Spatial object tracking data:
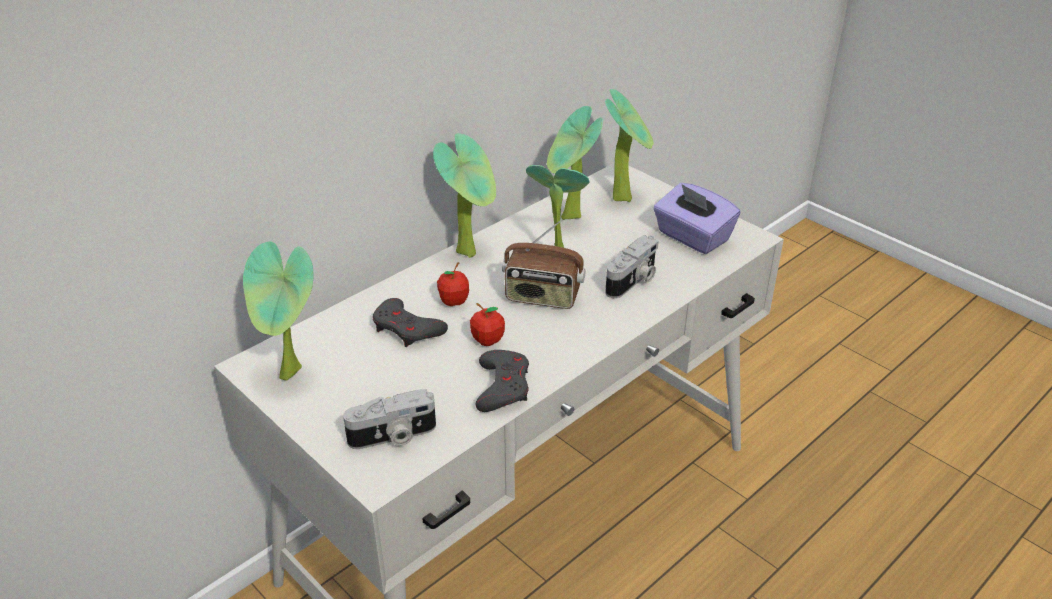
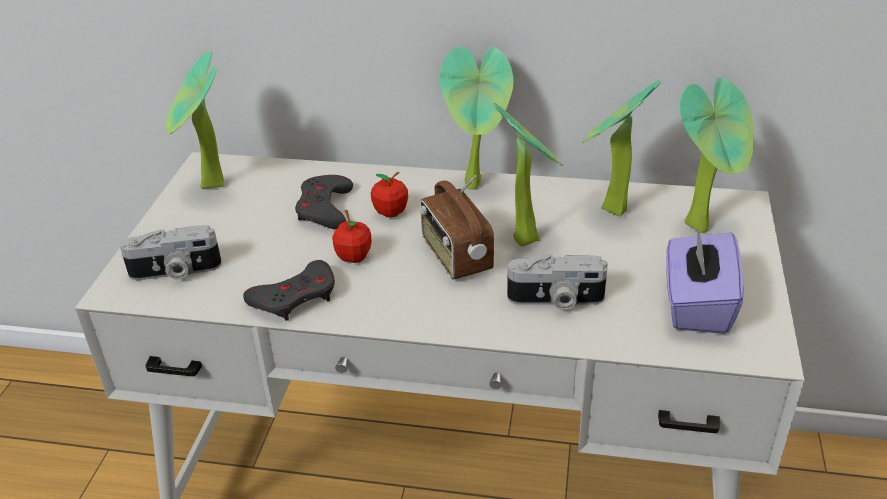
camera: 55 degrees right, 0 degrees up
camera [343,389,436,449] -> camera turned 45 degrees counterclockwise [120,225,222,280]

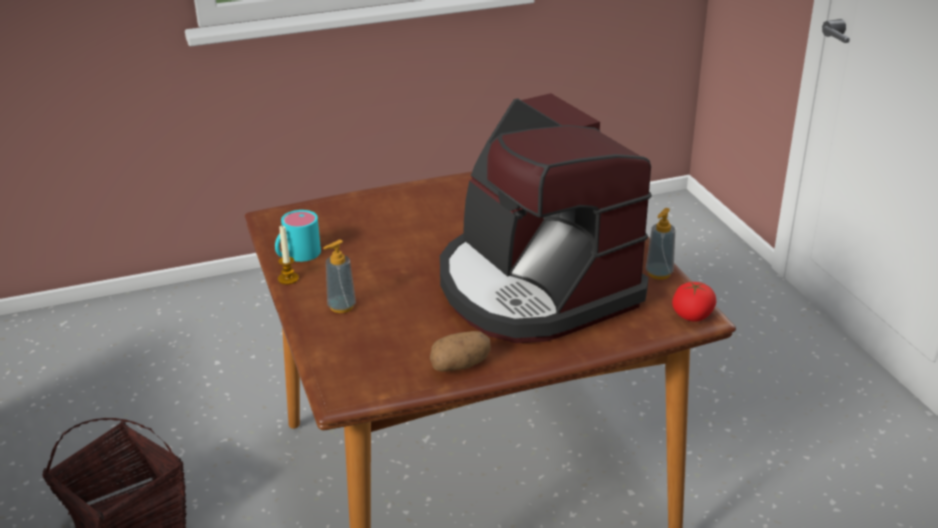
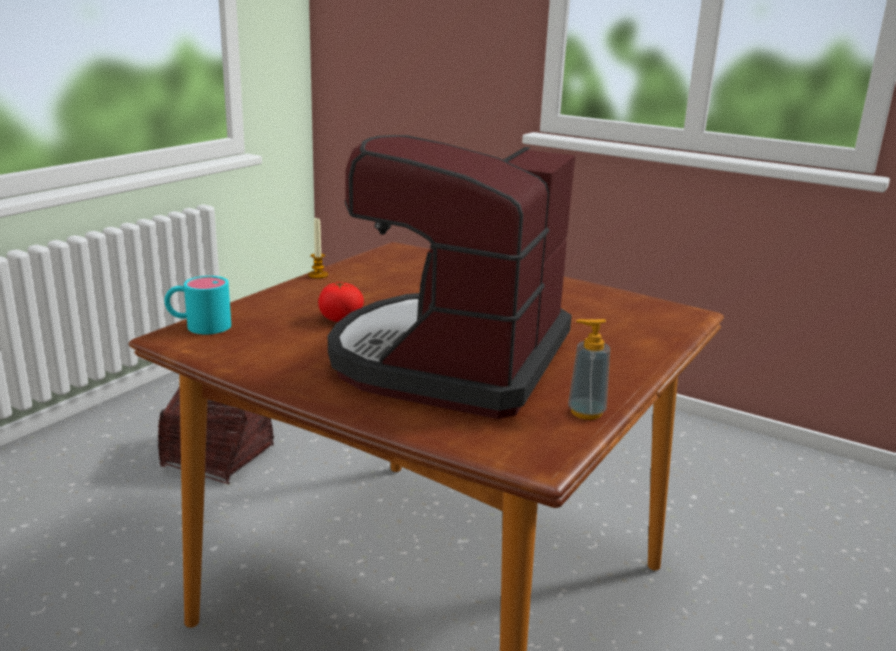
camera: 50 degrees right, 10 degrees down
turquoise mug [275,210,321,262] -> turquoise mug moved to [164,276,231,334]
soap dispenser [323,240,356,313] -> none
potato [430,331,491,372] -> none
tomato [672,282,716,321] -> tomato moved to [318,282,364,322]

:: PROBLEM ::
Scan the records above line by line, counting those where the word "right" appears, and give the count alone.

:: OUTPUT FOR THIS TASK ::
2